+++ TEXTE FOURNI
Nous fûmes très amusés par un de nos amis qui voyageait toujours avec nous, Monsieur Balbir Singh, qui étant beaucoup plus large que l’escalier, arriva au milieu avec grande difficulté, sans pouvoir ni avancer, ni reculer ; c’est avec beaucoup de peine et l’aide de notre suite que nous pûmes le sortir de ce pénible embarras et qu’il arriva enfin en haut avec soulagement. Hélas, plus grande encore fut son anxiété, lorsqu’il apprit qu’il n’y avait pas d’autre issue pour descendre : une seconde agonie allait recommencer pour lui. Nous arrivâmes alors sur une superbe terrasse en marbre, ayant un petit jardin au milieu, très ombragé par d’immenses arbres et plantes exotiques, aux parfums très pénétrants.

S. A. Le Maharana assis par terre avec quelques uns de ses nobles et une trentaine d’Officiers, prend régulièrement au milieu de cette immense terrasse, son déjeuner. Son Altesse se met au milieu et tous ont les pieds nus, comme l’exige leur religion en (signe de propreté). Le déjeuner est copieux et riche, seul le Maharana mange dans un énorme plat en argent, sur lequel il ya une dizaine de bols remplis de riz, viandes et légumes. Ses hôtes mangent la même chose, mais servis dans des bols faits en feuilles de platane, qu’on jette une fois le repas fini. Ils mangent avec leurs doigts et sont beaucoup plus adroits que nous autres, avec tous nos accessoires. La viande est coupée en si petits morceaux et tellement cuite, que les couteaux ne sont vraiment pas nécessaires.

Au temps des grands empereurs moghols, les repas étaient fort coûteux et des plus somptueux ; pour donner plus de valeur et de richesse aux plats, on faisait broyer des perles fines, qu’on réduisait en purée, pour mélanger avec le riz. Ils prétendaient que ces mets si extravagants étaient des plus fortifiants.

Du haut du palais, nous jouîmes d’une jolie vue des lacs et de toute la ville : nous voyions des murs très élevés aux ouvertures toutes petites, les fenêtres longues et étroites, qui attirèrent notre attention. L’Officier en charge qui nous accompagnait, nous dit avec discrétion, que c’est la cour du palais, ce qui veut dire que là, habite la divine Maharani, qui passe toute son existence entre ces murs, en compagnie des autres Dames de la cour, qui charment ses loisirs en lui jouant de l’harmonium, instrument favori de ces Dames.
++++++
+++ ENTRÉES DE DONNÉES
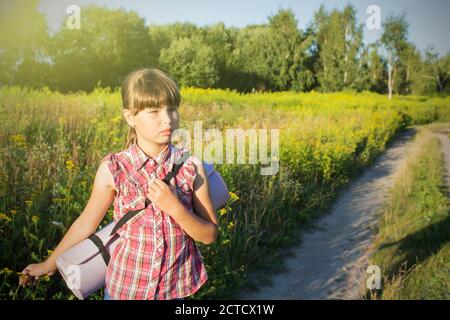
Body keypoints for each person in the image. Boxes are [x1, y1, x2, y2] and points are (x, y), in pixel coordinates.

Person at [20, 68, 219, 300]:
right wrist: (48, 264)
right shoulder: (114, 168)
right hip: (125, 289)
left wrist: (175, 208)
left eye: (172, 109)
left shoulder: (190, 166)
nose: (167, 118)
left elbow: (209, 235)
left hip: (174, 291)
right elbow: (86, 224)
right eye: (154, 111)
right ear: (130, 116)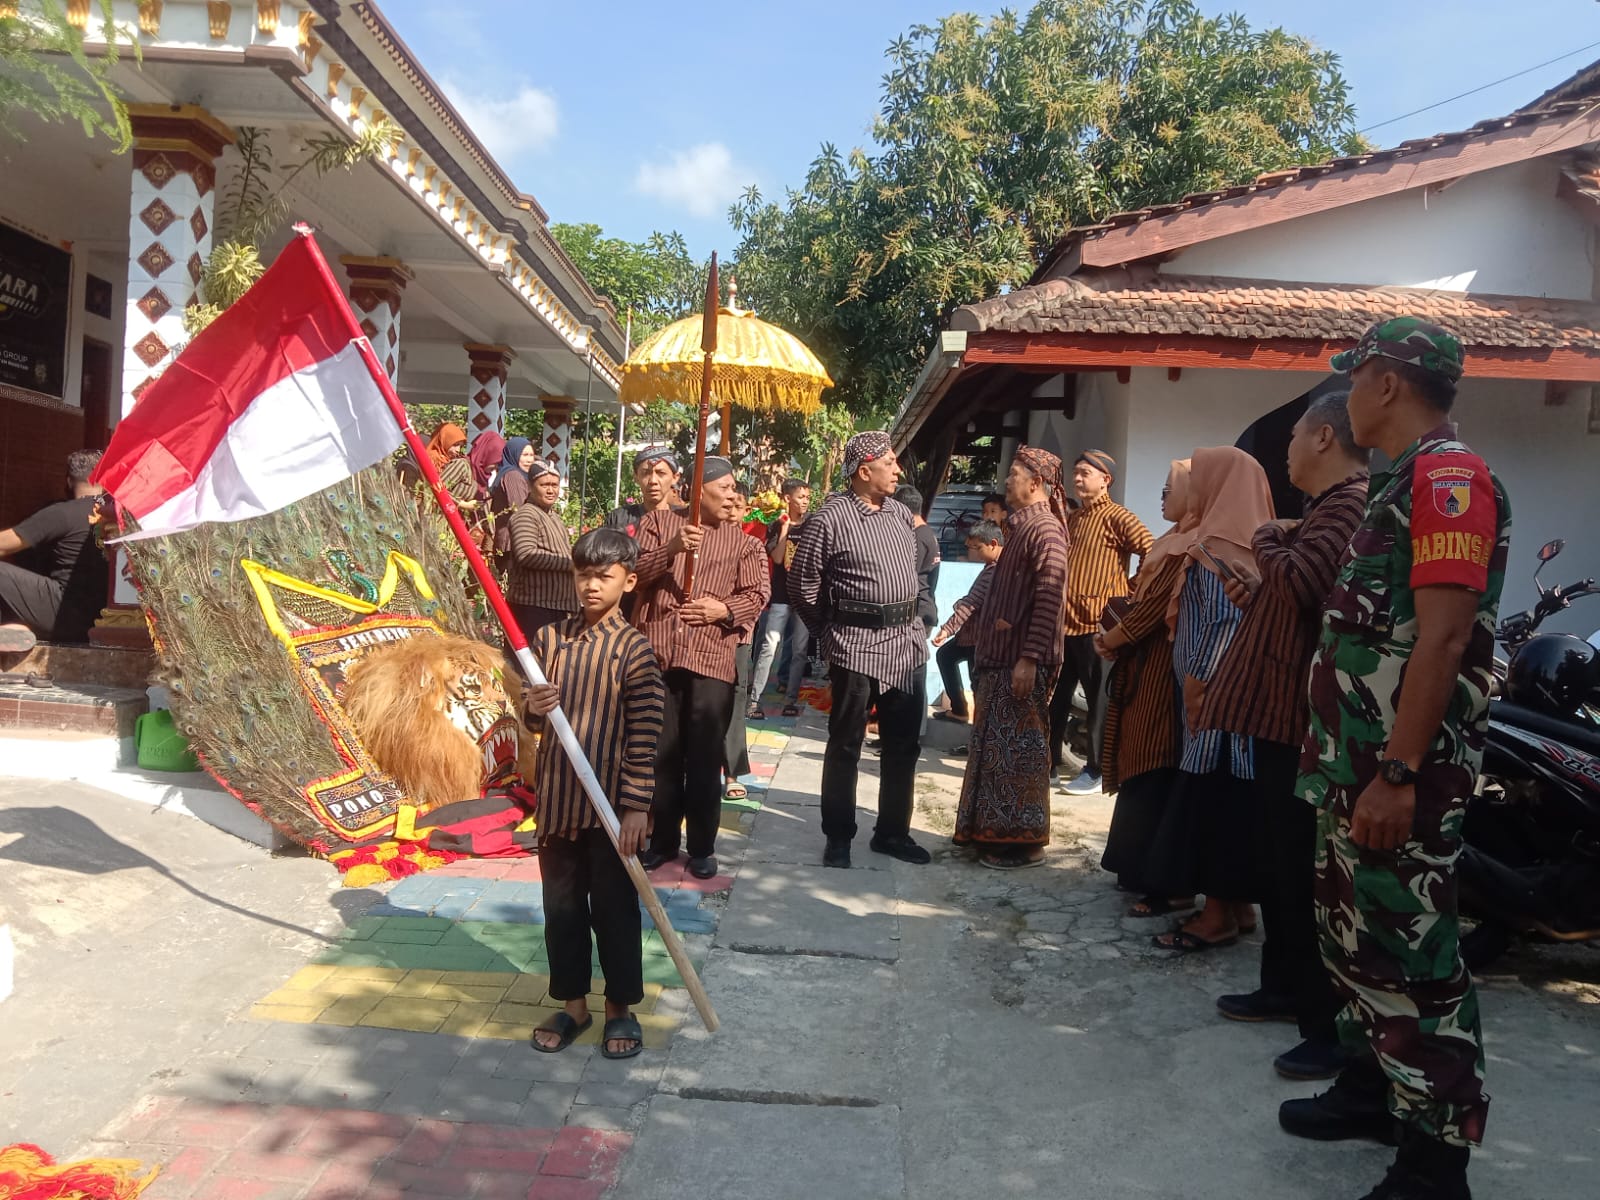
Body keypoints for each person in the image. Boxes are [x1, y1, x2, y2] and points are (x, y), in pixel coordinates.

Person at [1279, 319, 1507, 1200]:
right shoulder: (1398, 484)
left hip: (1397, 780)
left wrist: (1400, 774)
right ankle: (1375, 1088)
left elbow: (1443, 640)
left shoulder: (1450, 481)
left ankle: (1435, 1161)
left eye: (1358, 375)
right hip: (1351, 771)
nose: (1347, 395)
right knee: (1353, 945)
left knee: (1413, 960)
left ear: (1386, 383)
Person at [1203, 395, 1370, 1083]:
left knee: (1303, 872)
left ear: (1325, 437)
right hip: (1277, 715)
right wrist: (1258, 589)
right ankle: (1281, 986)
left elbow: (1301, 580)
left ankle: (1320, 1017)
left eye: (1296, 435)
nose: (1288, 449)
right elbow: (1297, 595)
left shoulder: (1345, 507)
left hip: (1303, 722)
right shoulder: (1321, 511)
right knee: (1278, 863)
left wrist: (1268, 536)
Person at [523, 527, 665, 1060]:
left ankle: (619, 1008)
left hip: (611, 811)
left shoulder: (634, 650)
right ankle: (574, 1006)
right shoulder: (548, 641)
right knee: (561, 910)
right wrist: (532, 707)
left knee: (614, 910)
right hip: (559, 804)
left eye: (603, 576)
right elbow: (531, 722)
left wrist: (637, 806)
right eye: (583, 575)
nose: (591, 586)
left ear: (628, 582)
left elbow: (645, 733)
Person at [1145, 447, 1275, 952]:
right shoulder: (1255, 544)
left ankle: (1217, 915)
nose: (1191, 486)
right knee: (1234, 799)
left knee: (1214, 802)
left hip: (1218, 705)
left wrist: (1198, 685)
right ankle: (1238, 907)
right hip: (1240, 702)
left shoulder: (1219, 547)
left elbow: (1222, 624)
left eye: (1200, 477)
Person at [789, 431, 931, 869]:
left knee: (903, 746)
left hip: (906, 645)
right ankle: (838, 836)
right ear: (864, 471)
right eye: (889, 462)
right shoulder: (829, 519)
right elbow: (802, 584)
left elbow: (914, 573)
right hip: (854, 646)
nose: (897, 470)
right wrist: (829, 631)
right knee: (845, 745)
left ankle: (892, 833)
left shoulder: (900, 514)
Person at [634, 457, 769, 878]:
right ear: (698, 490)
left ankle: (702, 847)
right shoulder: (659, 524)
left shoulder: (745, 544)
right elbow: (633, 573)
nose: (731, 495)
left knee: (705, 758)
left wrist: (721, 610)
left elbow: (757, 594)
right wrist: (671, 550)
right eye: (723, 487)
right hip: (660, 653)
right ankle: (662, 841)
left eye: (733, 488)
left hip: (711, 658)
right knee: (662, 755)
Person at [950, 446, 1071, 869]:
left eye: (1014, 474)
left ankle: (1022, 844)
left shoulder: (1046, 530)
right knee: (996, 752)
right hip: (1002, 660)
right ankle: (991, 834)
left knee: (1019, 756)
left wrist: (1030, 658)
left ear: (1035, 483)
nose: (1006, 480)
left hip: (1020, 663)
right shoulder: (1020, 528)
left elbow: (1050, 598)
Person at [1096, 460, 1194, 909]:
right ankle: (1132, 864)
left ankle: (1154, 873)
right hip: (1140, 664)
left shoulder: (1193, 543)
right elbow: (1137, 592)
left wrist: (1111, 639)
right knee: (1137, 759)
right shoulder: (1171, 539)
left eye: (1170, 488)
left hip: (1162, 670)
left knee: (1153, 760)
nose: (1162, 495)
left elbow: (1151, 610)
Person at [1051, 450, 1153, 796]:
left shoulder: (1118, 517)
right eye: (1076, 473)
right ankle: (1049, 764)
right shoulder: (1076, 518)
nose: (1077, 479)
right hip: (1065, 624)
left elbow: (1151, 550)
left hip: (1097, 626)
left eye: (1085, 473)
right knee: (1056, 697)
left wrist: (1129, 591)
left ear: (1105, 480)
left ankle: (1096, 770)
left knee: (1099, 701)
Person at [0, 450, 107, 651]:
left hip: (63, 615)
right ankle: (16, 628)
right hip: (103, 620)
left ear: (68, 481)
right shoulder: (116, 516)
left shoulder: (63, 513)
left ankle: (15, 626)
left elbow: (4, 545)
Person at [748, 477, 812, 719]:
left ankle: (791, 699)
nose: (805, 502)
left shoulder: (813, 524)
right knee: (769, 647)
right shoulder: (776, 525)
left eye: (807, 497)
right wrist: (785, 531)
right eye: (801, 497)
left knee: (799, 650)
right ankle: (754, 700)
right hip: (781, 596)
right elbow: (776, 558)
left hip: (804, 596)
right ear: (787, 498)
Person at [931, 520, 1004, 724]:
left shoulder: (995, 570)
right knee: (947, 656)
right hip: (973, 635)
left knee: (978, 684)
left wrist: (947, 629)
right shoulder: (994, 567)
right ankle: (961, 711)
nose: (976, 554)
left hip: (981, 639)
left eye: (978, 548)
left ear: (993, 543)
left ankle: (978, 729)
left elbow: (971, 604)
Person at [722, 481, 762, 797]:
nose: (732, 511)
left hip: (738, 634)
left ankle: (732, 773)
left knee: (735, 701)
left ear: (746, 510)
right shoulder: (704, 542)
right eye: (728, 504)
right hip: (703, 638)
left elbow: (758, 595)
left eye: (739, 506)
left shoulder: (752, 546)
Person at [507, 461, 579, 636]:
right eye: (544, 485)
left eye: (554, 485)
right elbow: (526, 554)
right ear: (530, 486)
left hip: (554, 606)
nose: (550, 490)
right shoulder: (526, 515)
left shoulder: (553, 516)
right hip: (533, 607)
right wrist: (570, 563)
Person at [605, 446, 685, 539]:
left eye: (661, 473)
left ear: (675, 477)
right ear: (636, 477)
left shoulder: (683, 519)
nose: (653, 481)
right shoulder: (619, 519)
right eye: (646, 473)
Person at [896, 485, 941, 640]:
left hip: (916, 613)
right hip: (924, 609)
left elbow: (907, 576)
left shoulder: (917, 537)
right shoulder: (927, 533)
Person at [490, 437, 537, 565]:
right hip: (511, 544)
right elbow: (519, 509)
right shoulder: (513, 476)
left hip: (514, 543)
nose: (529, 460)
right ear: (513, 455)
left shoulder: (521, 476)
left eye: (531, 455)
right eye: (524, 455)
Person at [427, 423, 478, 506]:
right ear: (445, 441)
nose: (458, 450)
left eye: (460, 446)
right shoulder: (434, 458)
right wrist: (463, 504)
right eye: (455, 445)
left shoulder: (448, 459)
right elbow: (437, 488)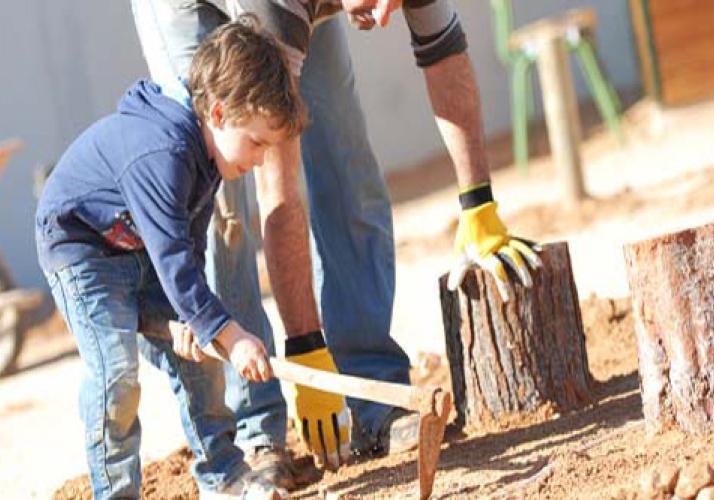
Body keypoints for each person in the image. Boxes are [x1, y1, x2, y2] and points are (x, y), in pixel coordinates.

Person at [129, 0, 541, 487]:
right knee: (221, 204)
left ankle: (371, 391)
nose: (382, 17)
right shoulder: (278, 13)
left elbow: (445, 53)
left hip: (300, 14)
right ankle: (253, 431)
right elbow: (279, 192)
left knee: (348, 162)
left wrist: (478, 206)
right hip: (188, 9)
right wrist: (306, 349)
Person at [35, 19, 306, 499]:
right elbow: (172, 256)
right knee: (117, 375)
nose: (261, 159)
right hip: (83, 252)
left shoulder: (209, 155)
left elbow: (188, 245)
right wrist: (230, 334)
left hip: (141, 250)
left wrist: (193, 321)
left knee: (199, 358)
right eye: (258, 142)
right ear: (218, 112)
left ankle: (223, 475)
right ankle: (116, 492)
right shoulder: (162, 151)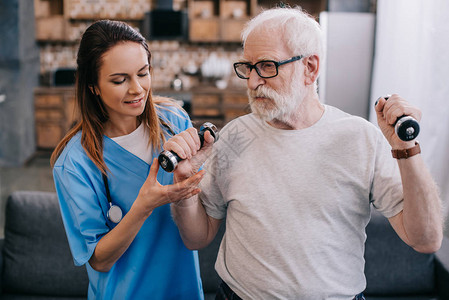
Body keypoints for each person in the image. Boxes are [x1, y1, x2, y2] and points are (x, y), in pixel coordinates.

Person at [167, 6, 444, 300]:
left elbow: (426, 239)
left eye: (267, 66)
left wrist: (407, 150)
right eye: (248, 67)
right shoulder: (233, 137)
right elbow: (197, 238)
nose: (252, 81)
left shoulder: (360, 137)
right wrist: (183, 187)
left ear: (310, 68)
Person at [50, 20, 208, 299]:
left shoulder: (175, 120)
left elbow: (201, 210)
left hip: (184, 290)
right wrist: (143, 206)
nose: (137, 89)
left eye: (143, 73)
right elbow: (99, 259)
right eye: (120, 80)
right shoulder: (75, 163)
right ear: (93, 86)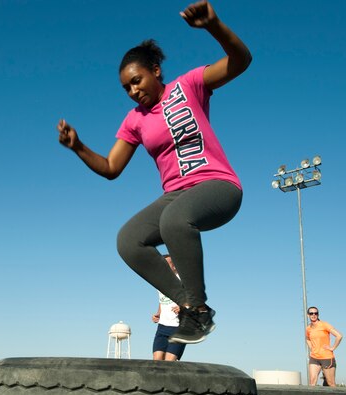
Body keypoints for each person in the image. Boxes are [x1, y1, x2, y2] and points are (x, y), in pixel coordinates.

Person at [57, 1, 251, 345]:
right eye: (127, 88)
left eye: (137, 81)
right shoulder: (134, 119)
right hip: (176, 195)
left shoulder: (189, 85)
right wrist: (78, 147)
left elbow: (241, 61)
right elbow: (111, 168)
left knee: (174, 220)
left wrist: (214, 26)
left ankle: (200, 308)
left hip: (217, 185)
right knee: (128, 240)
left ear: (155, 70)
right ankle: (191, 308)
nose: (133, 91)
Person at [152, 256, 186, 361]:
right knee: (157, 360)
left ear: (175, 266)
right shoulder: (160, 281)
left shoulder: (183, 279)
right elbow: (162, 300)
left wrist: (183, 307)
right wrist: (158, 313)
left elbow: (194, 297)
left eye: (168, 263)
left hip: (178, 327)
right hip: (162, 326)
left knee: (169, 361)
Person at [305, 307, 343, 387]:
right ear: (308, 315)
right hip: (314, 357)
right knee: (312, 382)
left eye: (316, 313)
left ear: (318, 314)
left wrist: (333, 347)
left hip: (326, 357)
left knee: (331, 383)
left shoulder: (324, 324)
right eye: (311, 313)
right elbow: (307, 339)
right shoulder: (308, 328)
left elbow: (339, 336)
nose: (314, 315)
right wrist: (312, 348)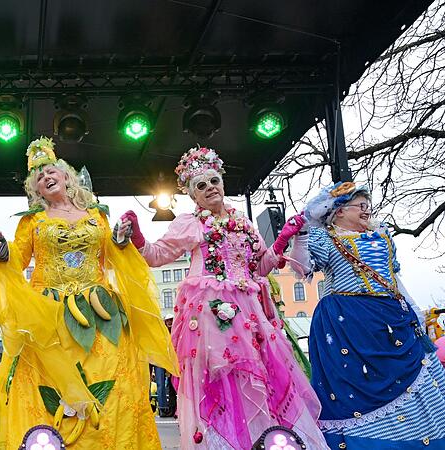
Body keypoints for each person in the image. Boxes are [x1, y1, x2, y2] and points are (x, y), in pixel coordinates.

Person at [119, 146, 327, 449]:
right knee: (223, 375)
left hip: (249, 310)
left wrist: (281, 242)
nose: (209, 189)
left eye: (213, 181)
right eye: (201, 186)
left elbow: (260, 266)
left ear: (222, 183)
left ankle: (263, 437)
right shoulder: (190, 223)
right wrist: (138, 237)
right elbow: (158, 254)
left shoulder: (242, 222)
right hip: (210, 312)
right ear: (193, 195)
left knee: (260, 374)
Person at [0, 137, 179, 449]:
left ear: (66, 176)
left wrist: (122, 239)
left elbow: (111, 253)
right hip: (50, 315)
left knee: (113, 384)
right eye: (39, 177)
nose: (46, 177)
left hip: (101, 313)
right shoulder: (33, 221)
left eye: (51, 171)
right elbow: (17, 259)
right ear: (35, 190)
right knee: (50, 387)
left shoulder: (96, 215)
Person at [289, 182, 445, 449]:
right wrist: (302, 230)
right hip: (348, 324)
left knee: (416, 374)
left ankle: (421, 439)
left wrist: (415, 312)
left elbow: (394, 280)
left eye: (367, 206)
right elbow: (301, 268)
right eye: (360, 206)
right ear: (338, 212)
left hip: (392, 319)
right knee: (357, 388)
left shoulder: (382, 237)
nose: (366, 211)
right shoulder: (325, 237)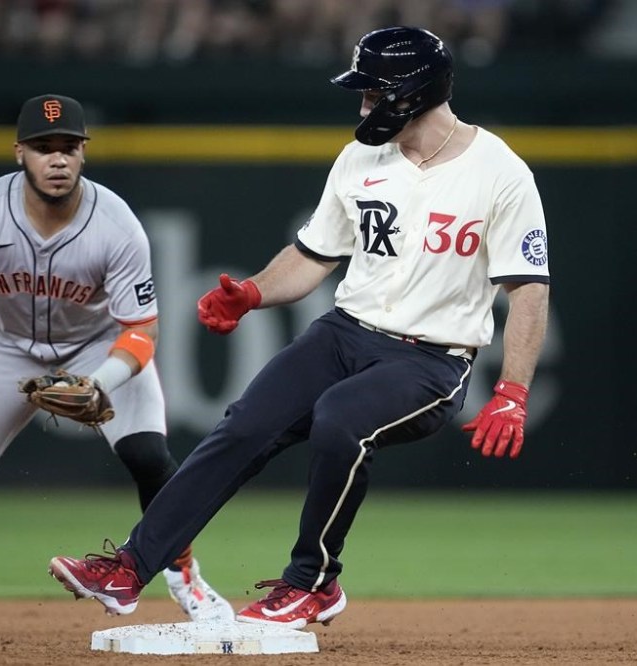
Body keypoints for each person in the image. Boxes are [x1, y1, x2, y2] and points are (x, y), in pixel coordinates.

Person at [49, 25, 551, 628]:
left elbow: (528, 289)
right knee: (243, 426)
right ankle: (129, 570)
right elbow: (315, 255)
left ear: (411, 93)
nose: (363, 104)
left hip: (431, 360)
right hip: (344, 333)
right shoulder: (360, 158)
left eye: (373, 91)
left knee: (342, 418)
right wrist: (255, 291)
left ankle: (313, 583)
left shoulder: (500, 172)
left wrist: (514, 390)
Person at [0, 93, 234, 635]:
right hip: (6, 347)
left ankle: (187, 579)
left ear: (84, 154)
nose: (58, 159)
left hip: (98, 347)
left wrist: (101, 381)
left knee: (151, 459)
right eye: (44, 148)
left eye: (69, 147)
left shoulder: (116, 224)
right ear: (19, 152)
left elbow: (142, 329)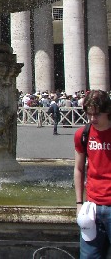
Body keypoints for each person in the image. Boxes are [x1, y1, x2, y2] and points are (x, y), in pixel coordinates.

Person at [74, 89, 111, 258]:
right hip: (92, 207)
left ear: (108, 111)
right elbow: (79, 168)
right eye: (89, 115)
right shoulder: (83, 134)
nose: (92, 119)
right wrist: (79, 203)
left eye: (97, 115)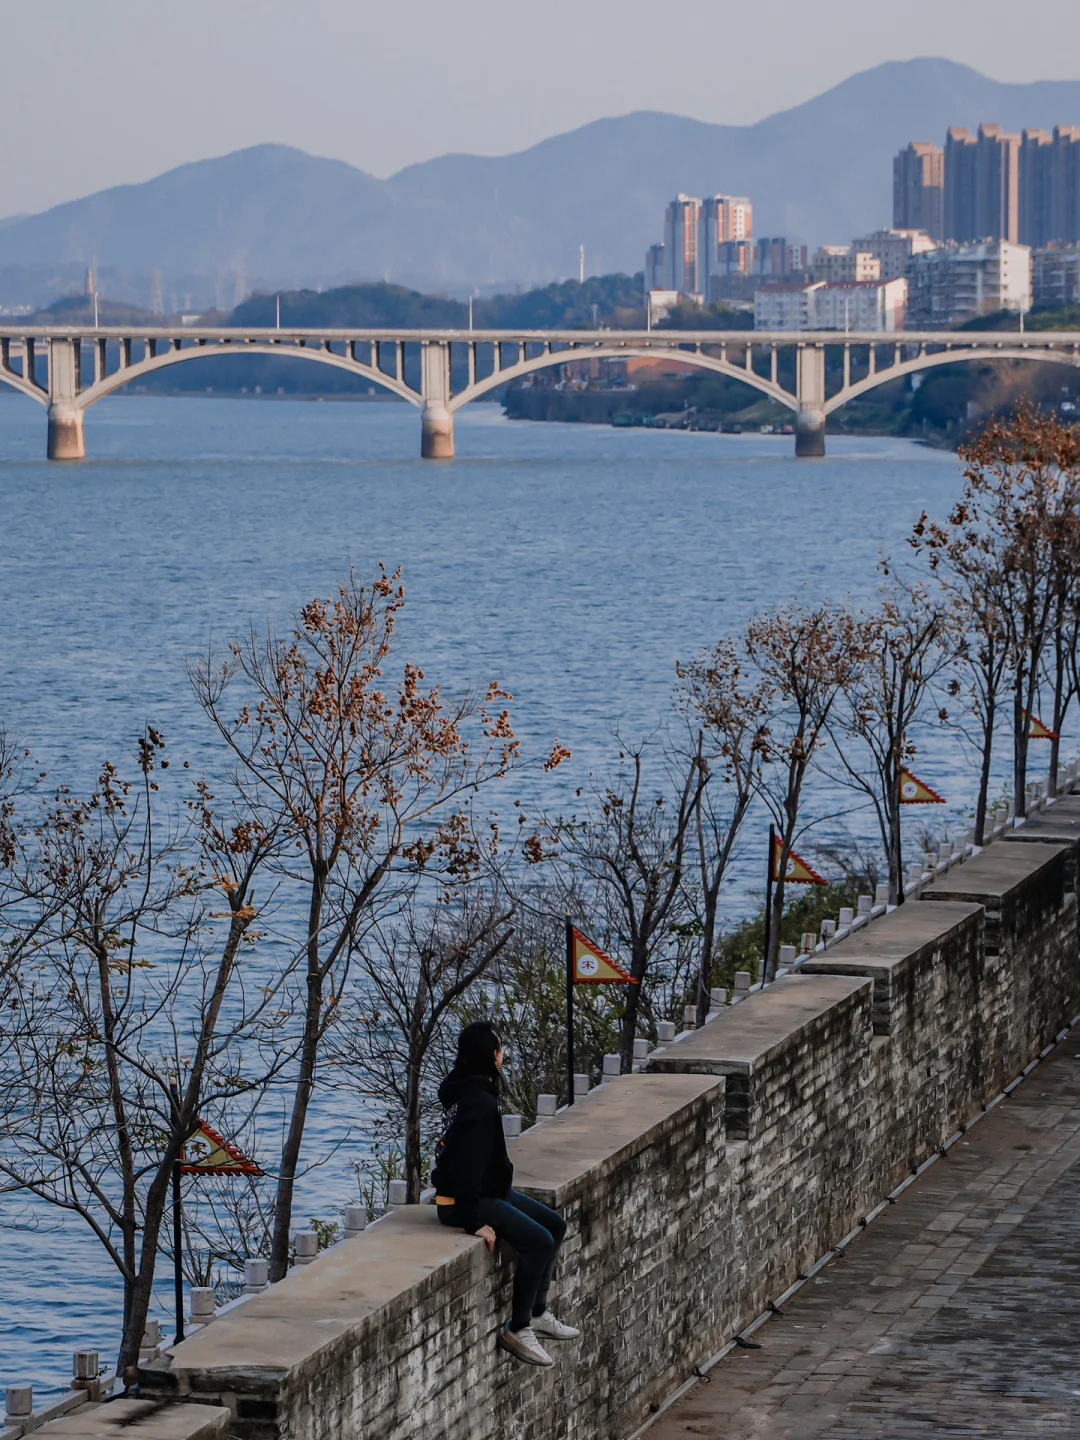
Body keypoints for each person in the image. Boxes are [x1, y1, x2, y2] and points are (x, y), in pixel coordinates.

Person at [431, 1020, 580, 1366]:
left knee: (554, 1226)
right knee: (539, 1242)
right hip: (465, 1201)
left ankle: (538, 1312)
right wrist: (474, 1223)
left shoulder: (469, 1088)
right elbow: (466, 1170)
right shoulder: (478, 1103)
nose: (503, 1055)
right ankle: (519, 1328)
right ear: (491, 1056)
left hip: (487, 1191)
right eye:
++++++
- [TRAVAIL À FAIRE]: Indiquez, d'après le texte fourni, dans quoi sont servis les plats des hôtes du Maharana.

- [RÉPONSE CI-DESSOUS]: Dans des bols faits en feuilles de platane, qu'on jette une fois le repas fini.